**Text block**:
------------
Duke of Lorraine
- Reign: 1070–1115
- Predecessor: Gerard
- Successor: Simon I
- Died: 30 December 1115
- Spouse: Hedwig of Formbach Gertrude of Flanders
- Issue Detail: Simon I, Duke of Lorraine Thierry, Count of Flanders
- House: Metz
- Father: Gerard, Duke of Lorraine
- Mother: Hedwige of Namur

= Theodoric II of Lorraine =

Theodoric II (died 30 December 1115), called the Valiant, was the Duke of Lorraine from 1070 to his death. He was the son and successor of Gerhard and Hedwige of Namur. He is sometimes numbered Theodoric I if the Dukes of the House of Ardennes, who ruled in Upper Lorraine from 959 to 1033, are ignored in favour of the dukes of Lower Lorraine as predecessors of the later Dukes of Lorraine.
------------
**Data under study**:

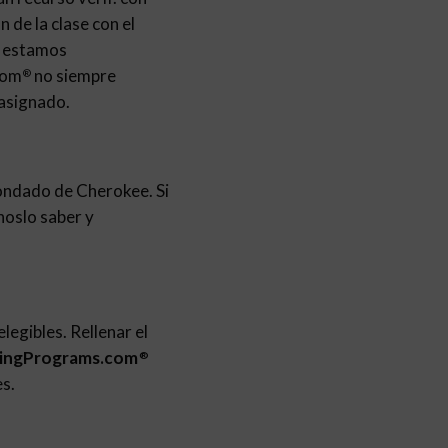
 de la clase con el
no estamos
com
no siempre
®
 asignado.
Condado de Cherokee. Si
noslo saber y
legibles. Rellenar el
tingPrograms.com
®
es.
------------
**Set of tasks**:
#1 Reproduce word for word the passage of the Theodoric II of Lorraine text from "Theodoric II (died" to "Dukes of Lorraine.".
#2 Which spouses, children, and parents of Theodoric II does the Lorraine duke text name?
#3 Extend the text on Theodoric II of Lorraine past its final sentence.

**Responses for each task**:
#1
Theodoric II (died 30 December 1115), called the Valiant, was the Duke of Lorraine from 1070 to his death. He was the son and successor of Gerhard and Hedwige of Namur. He is sometimes numbered Theodoric I if the Dukes of the House of Ardennes, who ruled in Upper Lorraine from 959 to 1033, are ignored in favour of the dukes of Lower Lorraine as predecessors of the later Dukes of Lorraine.

#2
Spouses: Hedwig of Formbach, Gertrude of Flanders
Children: Simon I, Duke of Lorraine; Thierry, Count of Flanders
Parents: Gerard, Duke of Lorraine; Hedwige of Namur

#3
In fact, Sophia, the daughter of Duke Frederick II of the House of Ardennes, who had inherited the counties of Bar and Montbéliard, had a husband named Louis, who contested the succession. In order to receive the support of his brother, Theodoric gave his brother the County of Vaudémont and convened an assembly of nobles, who elected him duke over Louis. Soon Louis was dead, but his son, Theodoric II of Bar, claimed the succession anyway. However, Emperor Henry IV confirmed Theodoric the Valiant in the duchy. Probably, for this reason, Theodoric remained faithful to the emperors throughout his rule. He fought the Saxons while they were at war with the Emperor between 1070 and 1078 and he generally opposed the popes Gregory VII and Urban II when they were in conflict with the Emperor.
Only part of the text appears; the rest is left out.